„Epidemia COVID-19 – czas chaosu i nietrafionych decyzji”. NIK zebrała wnioski płynące z aż 40 kontroli związanych z epidemią. Niektóre z nich są porażające. Np. ten o utworzeniu 14 zbędnych szpitali tymczasowych za 621 mln zł
Na zdjęciu: Lublin, 10 lutego 2022. Praca medyków podczas V fali pandemii koronawirusa w szpitalu tymczasowym na terenie Centrum Targowo-Wystawienniczego Targów Lublin S. A. Fot. Jakub Orzechowski / Agencja Wyborcza.pl.

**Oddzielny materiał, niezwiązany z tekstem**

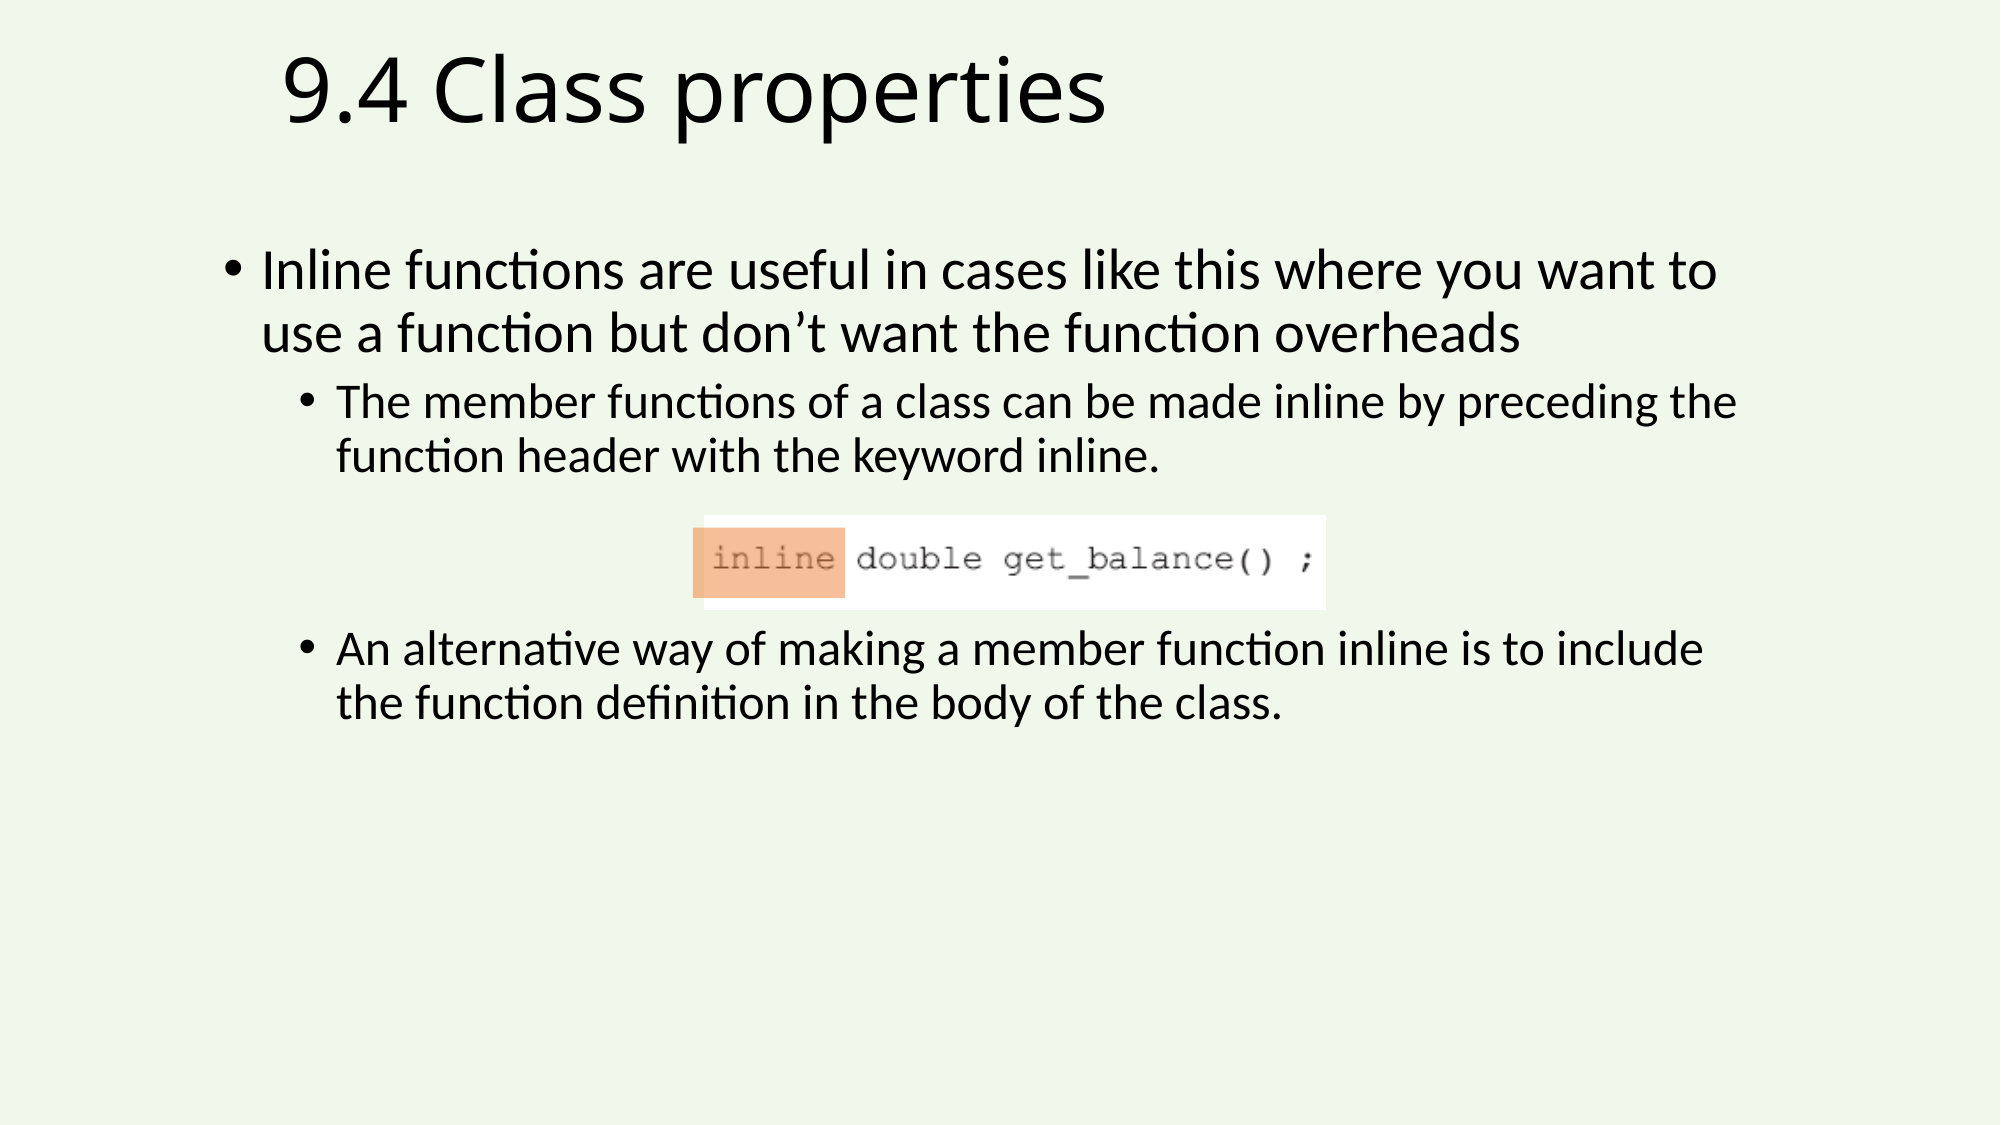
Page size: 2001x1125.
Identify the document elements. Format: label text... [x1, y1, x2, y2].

text_box [692, 527, 704, 598]
picture [704, 515, 1326, 610]
title 9.4 Class properties [266, 36, 1739, 150]
list Inline functions are useful in cases like this where you want to use a function but don’t want the function overheads The member functions of a class can be made inline by preceding the function header with the keyword inline. An alternative way of making a member function inline is to include the function definition in the body of the class. [208, 231, 1768, 1001]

„Epidemia COVID-19 – czas chaosu i nietrafionych decyzji”. Tak zatytułowano zbiorczą informację o wynikach 40 kontroli przeprowadzonych przez naczelny organ kontroli państwowej w Polsce.

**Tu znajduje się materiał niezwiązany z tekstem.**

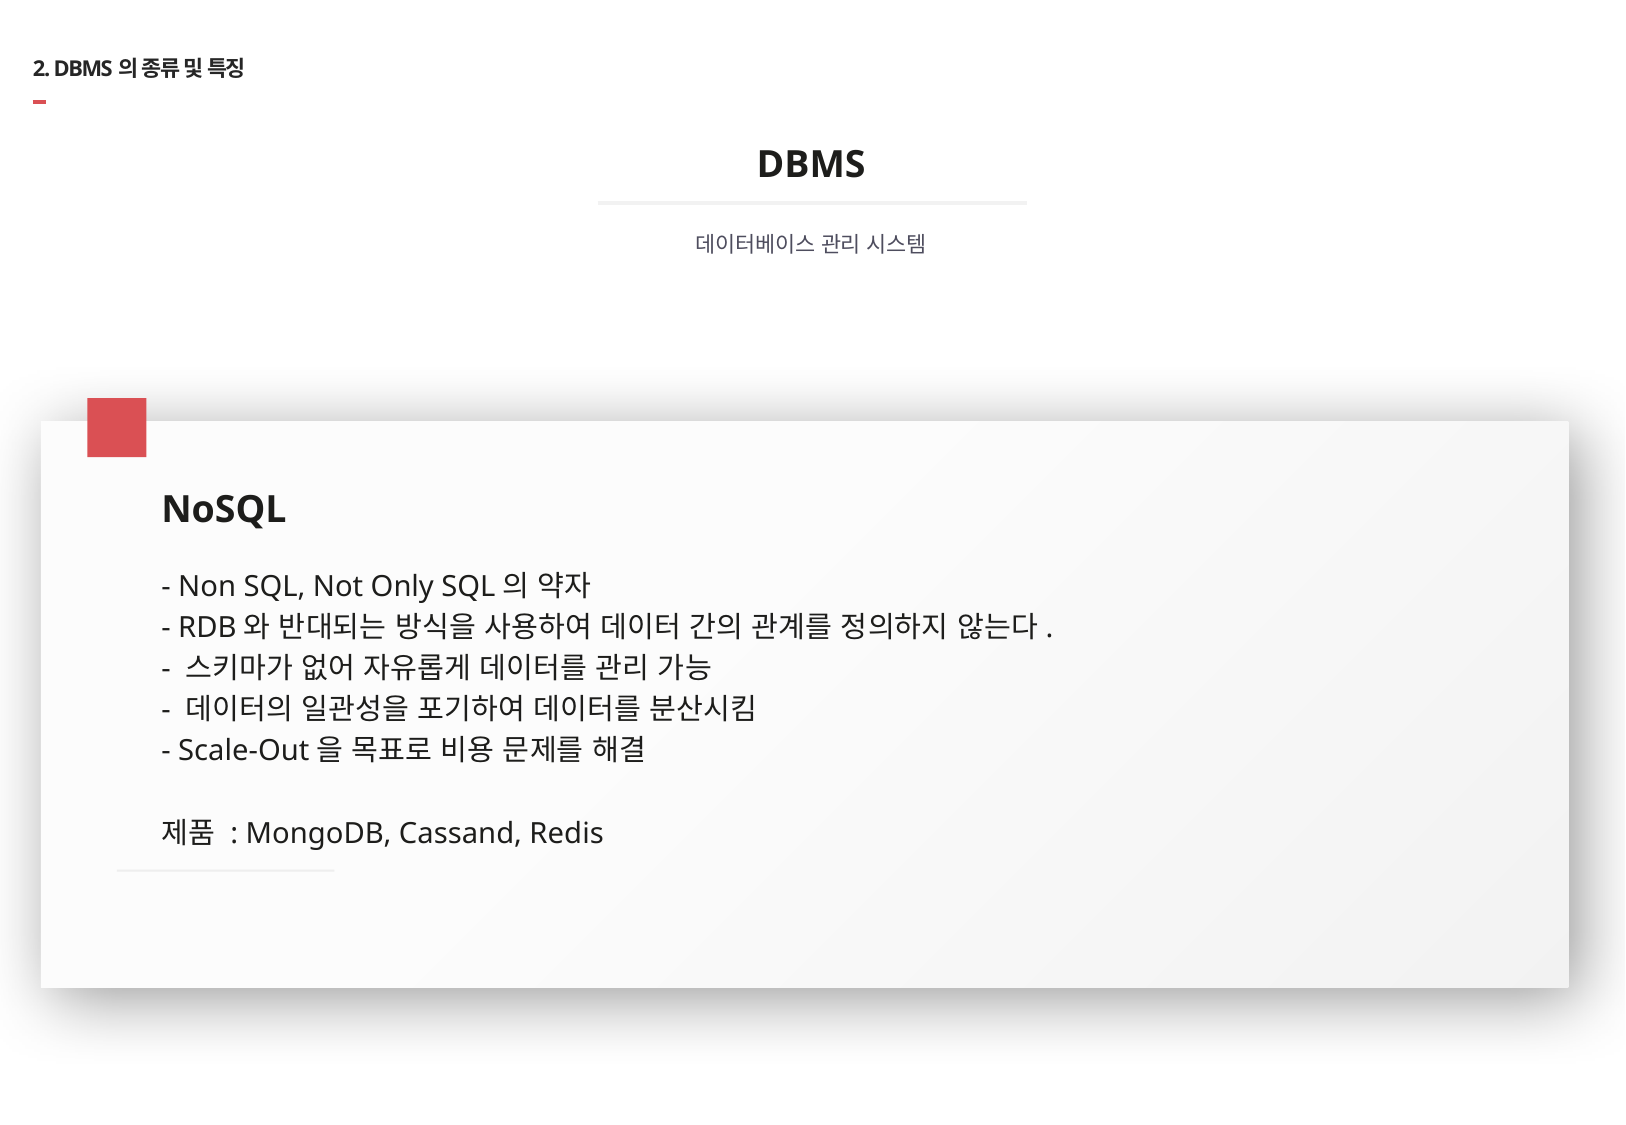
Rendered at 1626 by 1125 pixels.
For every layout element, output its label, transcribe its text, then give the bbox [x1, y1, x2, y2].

“Reakcja podmiotów odpowiedzialnych za zdrowie obywateli, choć spójna z odpowiedzią większości państw na COVID-19, była nieproporcjonalna do zjawiska, z jakim faktycznie mieliśmy do czynienia” – twierdzą kontrolerzy.
“Zarządzanie kryzysem materializujące się w postaci wprowadzanych obostrzeń odbywało się w sposób chaotyczny, ad hoc, w oparciu o dane, które nie były kompletne i rzetelne, a tym samym wiarygodne” – dodają.
We wstępie do wyników zbiorczej kontroli czytamy:
“Działania [władz] opierały się na liczbie potwierdzonych pozytywnym testem przypadków zakażeń wirusem SARS-CoV-2 i zgonów, które kwalifikowano jako »z powodu COVID«. Konieczność zastosowania ogólnej prewencji przed transmisją wirusa stała się przesłanką daleko idących i budzących wątpliwości ograniczeń konstytucyjnych wolności i praw".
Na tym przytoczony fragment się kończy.